HEAT CIRCULATION vs LIGHT
Case: Imagine a part of your living space, where you can grow greens all year round, and at the same time use the heat-output to warm up your space. This could not only provide food all year, but also expand the outdoor season by starting sprouts indoor, in a controlled environment, before they are ready to be planted out. Why not just sow the seeds, you may ask. The reason for planting out the sprout, is to give it a competitive advantage, compared to unwanted plants.
Another mayor benefit by utilizing the radiated heat, is the possibility to fully heat your living space with green energy. This means less foresting for wood to burn. Less Co2 emissions from NOT BURNING WOOD or other carbon-based energy sources. Naturally all this requires a solid environmentally friendly energy infrastructure.
By introducing CAN (Controller Area Network) to the "intelligent" GEM/lamps, if several lamps are connected only a "Master" CAN node will need a connection through either USB or wireless. This means a great deal in a greenhouse scenario, where many lamps all need to be monitored and controlled from a central hub. Likewise only one wireless module in the network is necessary, depending on the case.

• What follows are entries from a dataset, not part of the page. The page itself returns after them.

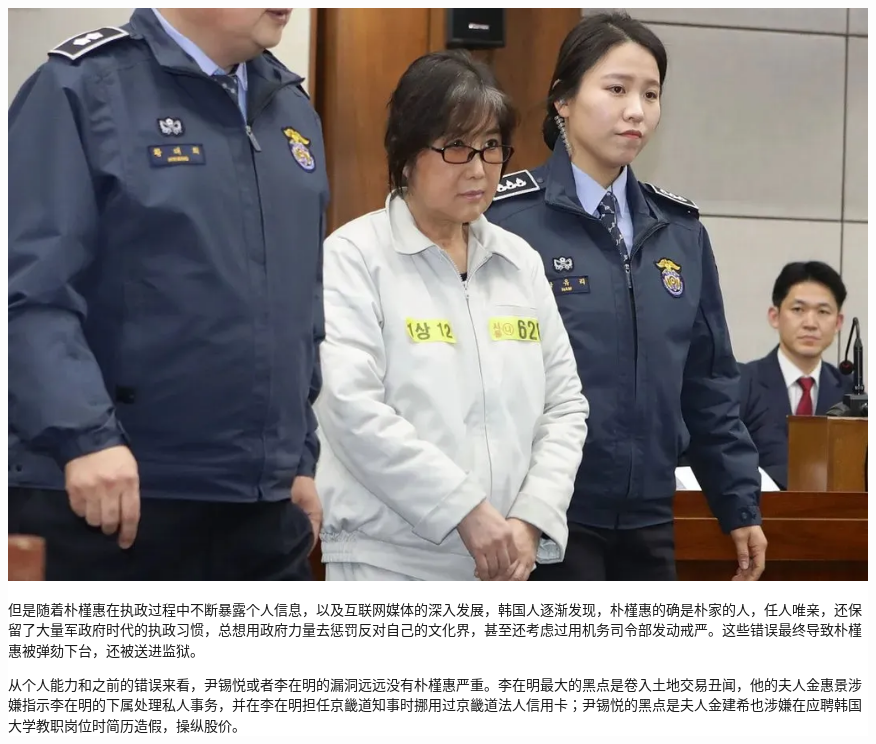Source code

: ![](/images/btnews/btnews/0401_0500/0404/f2ad0fe7-f0cf-43cf-9a54-6adf2b5cb2e1.webp)









但是随着朴槿惠在执政过程中不断暴露个人信息，以及互联网媒体的深入发展，韩国人逐渐发现，朴槿惠的确是朴家的人，任人唯亲，还保留了大量军政府时代的执政习惯，总想用政府力量去惩罚反对自己的文化界，甚至还考虑过用机务司令部发动戒严。这些错误最终导致朴槿惠被弹劾下台，还被送进监狱。





从个人能力和之前的错误来看，尹锡悦或者李在明的漏洞远远没有朴槿惠严重。李在明最大的黑点是卷入土地交易丑闻，他的夫人金惠景涉嫌指示李在明的下属处理私人事务，并在李在明担任京畿道知事时挪用过京畿道法人信用卡；尹锡悦的黑点是夫人金建希也涉嫌在应聘韩国大学教职岗位时简历造假，操纵股价。






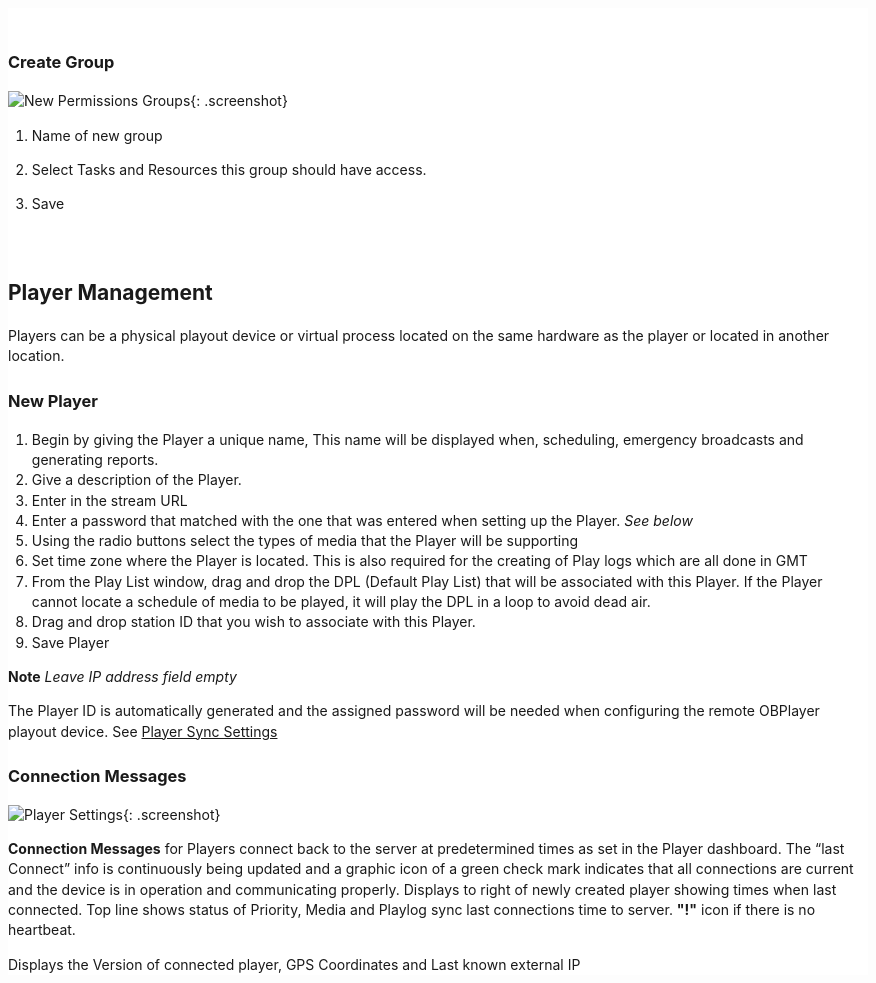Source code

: <br/>

### Create Group

![New Permissions Groups](/observer/img/New_permissions_groups.png ){: .screenshot} 

1. Name of new group

1. Select Tasks and Resources this group should have access.

1. Save

<br/>

## Player Management

Players can be a physical playout device or virtual process located on the same hardware as the player or located in another location.

### New Player

1. Begin by giving the Player a unique name,  This name will be displayed when, scheduling, emergency broadcasts and generating reports.  
2. Give a description of the Player. 
3. Enter in the stream URL
4. Enter a password that matched with the one that was entered when setting up the Player.  _See below_
5. Using the radio buttons select the types of media that the Player will be supporting
6. Set time zone where the Player is located.  This is also required for the creating of Play logs which are all done in GMT
7. From the Play List window, drag and drop the DPL (Default Play List) that will be associated with this Player.  If the Player cannot locate a schedule of media to be played, it will play the DPL in a loop to avoid dead air.
8. Drag and drop station ID that you wish to associate with this Player.
9. Save  Player

__Note__ _Leave IP address field empty_

The Player ID is automatically generated and the assigned password will be needed when configuring the remote OBPlayer playout device. See [Player Sync Settings](https://support.openbroadcaster.com/obplayer/#syncmedia)

### Connection Messages

![Player Settings](/observer/img/Player_Settings.png ){: .screenshot} 

__Connection Messages__ for Players connect back to the server at predetermined times as set in the Player dashboard.  The “last Connect” info is continuously being updated and a graphic icon of a green check mark indicates that all connections are current and the device is in operation and communicating properly. Displays to right of newly created player showing times when last connected.  Top line shows status of Priority, Media and Playlog sync last connections time to server. __"!"__ icon if there is no heartbeat.

Displays the Version of connected player, GPS Coordinates and Last known external IP
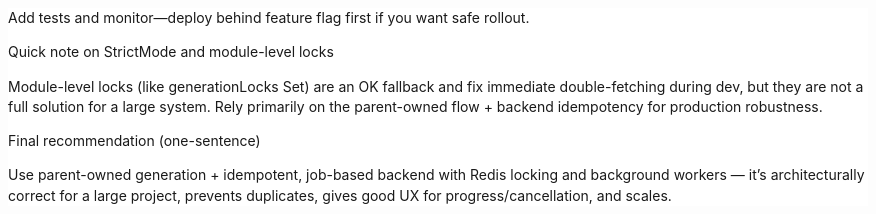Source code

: Add tests and monitor—deploy behind feature flag first if you want safe rollout.

Quick note on StrictMode and module-level locks

Module-level locks (like generationLocks Set) are an OK fallback and fix immediate double-fetching during dev, but they are not a full solution for a large system. Rely primarily on the parent-owned flow + backend idempotency for production robustness.

Final recommendation (one-sentence)

Use parent-owned generation + idempotent, job-based backend with Redis locking and background workers — it’s architecturally correct for a large project, prevents duplicates, gives good UX for progress/cancellation, and scales.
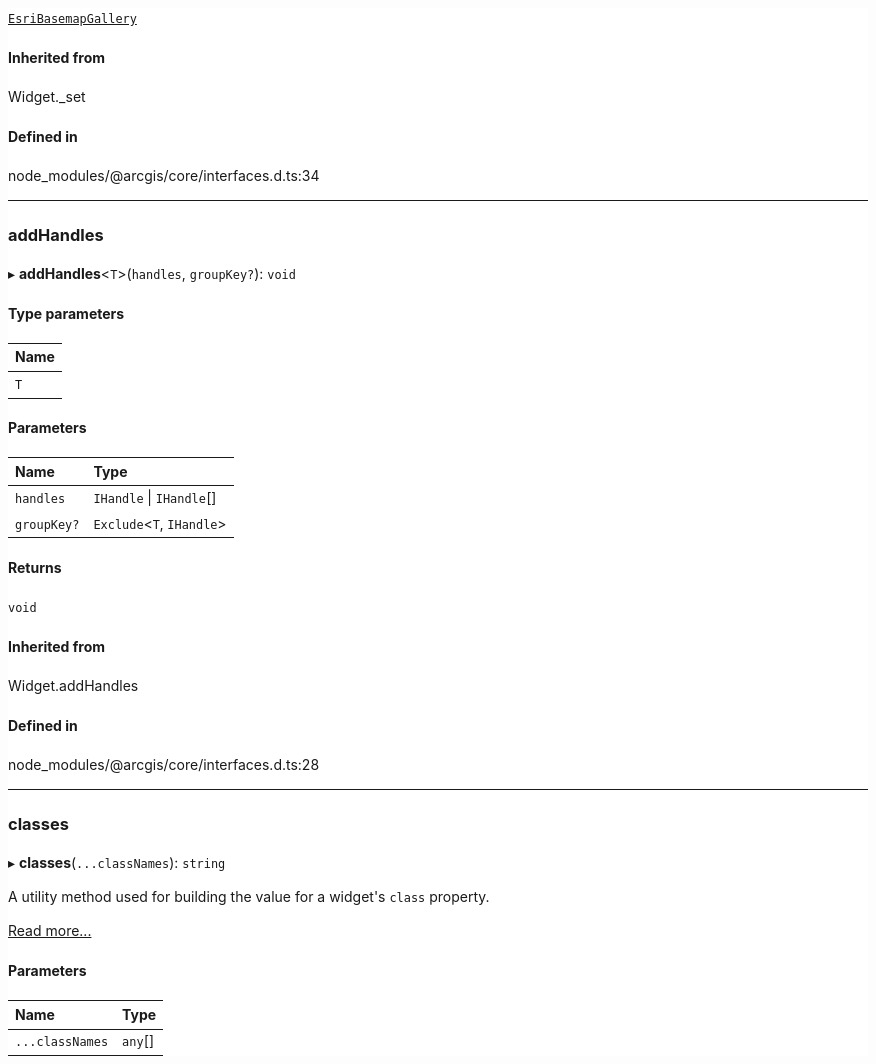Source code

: [`EsriBasemapGallery`](geo_esri.EsriBasemapGallery.md)

#### Inherited from

Widget.\_set

#### Defined in

node_modules/@arcgis/core/interfaces.d.ts:34

___

### addHandles

▸ **addHandles**<`T`\>(`handles`, `groupKey?`): `void`

#### Type parameters

| Name |
| :------ |
| `T` |

#### Parameters

| Name | Type |
| :------ | :------ |
| `handles` | `IHandle` \| `IHandle`[] |
| `groupKey?` | `Exclude`<`T`, `IHandle`\> |

#### Returns

`void`

#### Inherited from

Widget.addHandles

#### Defined in

node_modules/@arcgis/core/interfaces.d.ts:28

___

### classes

▸ **classes**(`...classNames`): `string`

A utility method used for building the value for a widget's `class` property.

[Read more...](https://developers.arcgis.com/javascript/latest/api-reference/esri-widgets-Widget.html#classes)

#### Parameters

| Name | Type |
| :------ | :------ |
| `...classNames` | `any`[] |
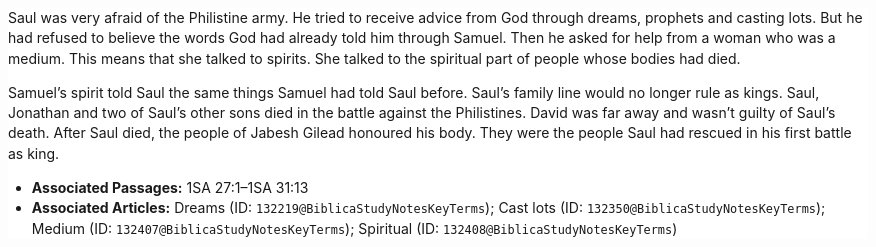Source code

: Saul was very afraid of the Philistine army. He tried to receive advice from God through dreams, prophets and casting lots. But he had refused to believe the words God had already told him through Samuel. Then he asked for help from a woman who was a medium. This means that she talked to spirits. She talked to the spiritual part of people whose bodies had died.

Samuel’s spirit told Saul the same things Samuel had told Saul before. Saul’s family line would no longer rule as kings. Saul, Jonathan and two of Saul’s other sons died in the battle against the Philistines. David was far away and wasn’t guilty of Saul’s death. After Saul died, the people of Jabesh Gilead honoured his body. They were the people Saul had rescued in his first battle as king.

* **Associated Passages:** 1SA 27:1–1SA 31:13
* **Associated Articles:** Dreams (ID: `132219@BiblicaStudyNotesKeyTerms`); Cast lots (ID: `132350@BiblicaStudyNotesKeyTerms`); Medium (ID: `132407@BiblicaStudyNotesKeyTerms`); Spiritual (ID: `132408@BiblicaStudyNotesKeyTerms`)

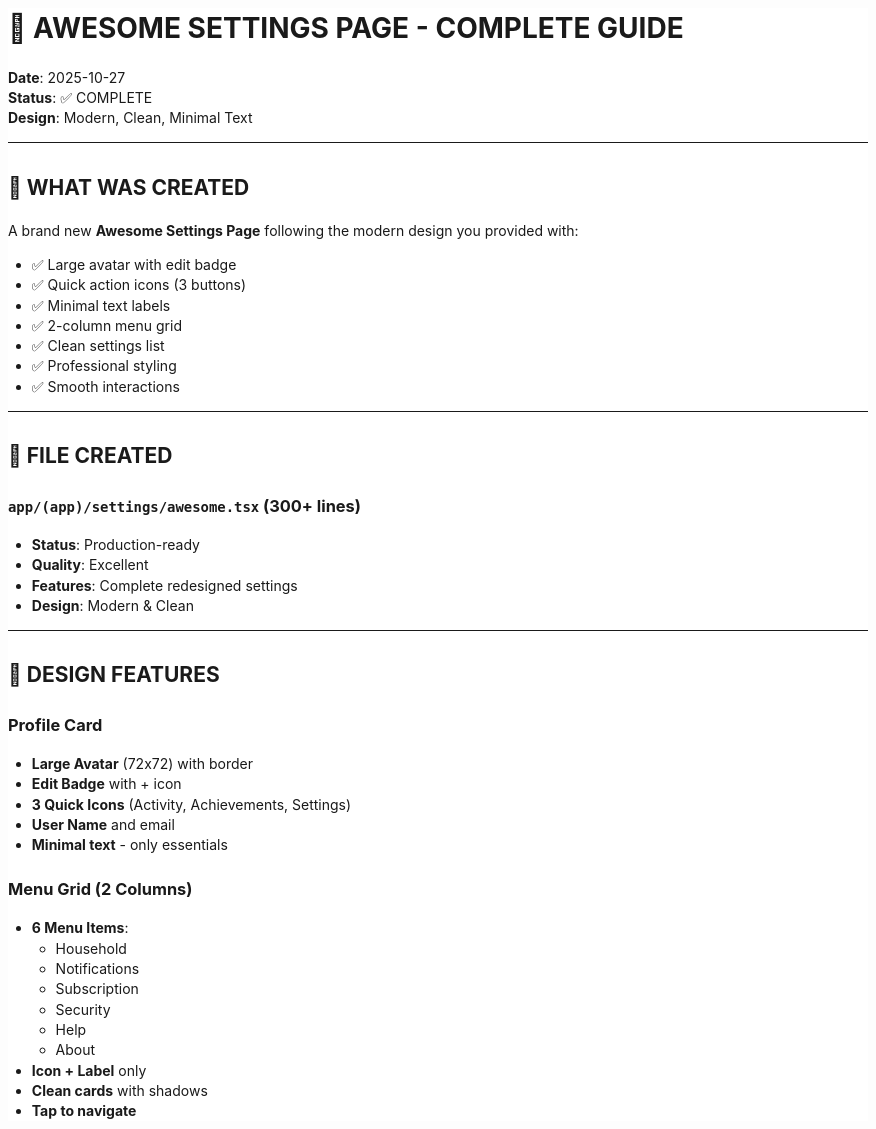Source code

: # 🎨 AWESOME SETTINGS PAGE - COMPLETE GUIDE

**Date**: 2025-10-27  
**Status**: ✅ COMPLETE  
**Design**: Modern, Clean, Minimal Text  

---

## 🎉 WHAT WAS CREATED

A brand new **Awesome Settings Page** following the modern design you provided with:
- ✅ Large avatar with edit badge
- ✅ Quick action icons (3 buttons)
- ✅ Minimal text labels
- ✅ 2-column menu grid
- ✅ Clean settings list
- ✅ Professional styling
- ✅ Smooth interactions

---

## 📁 FILE CREATED

### **`app/(app)/settings/awesome.tsx`** (300+ lines)
- **Status**: Production-ready
- **Quality**: Excellent
- **Features**: Complete redesigned settings
- **Design**: Modern & Clean

---

## 🎨 DESIGN FEATURES

### Profile Card
- **Large Avatar** (72x72) with border
- **Edit Badge** with + icon
- **3 Quick Icons** (Activity, Achievements, Settings)
- **User Name** and email
- **Minimal text** - only essentials

### Menu Grid (2 Columns)
- **6 Menu Items**:
  - Household
  - Notifications
  - Subscription
  - Security
  - Help
  - About
- **Icon + Label** only
- **Clean cards** with shadows
- **Tap to navigate**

UPDATE: The process of finding the best pcb for high current LED´s led me to Metal Core PCB with sinkpad´s. Sinkpad connects the cooling surface of the MCPCB and heat pad on the LED. This gives a x100 performance in heat transfer and thereby optimizing cooling. Literally the LED´s will be mounted more or less directly on the heatsink. The PCB´s has been ordered and I am making the final adjustments to the heatsink.
The design is starting to manifest.
White LED´s use energy to lite up the full visible spectrum. The Red and Blue only one wavelength(area) and is therefore cooler in use. The difference between the red and blue wavelength is another matter.
For a office environment, the fully white GEM will be more pleasant for the human eye. In a school scenario the lamps will be part of photon to plant growth experiment.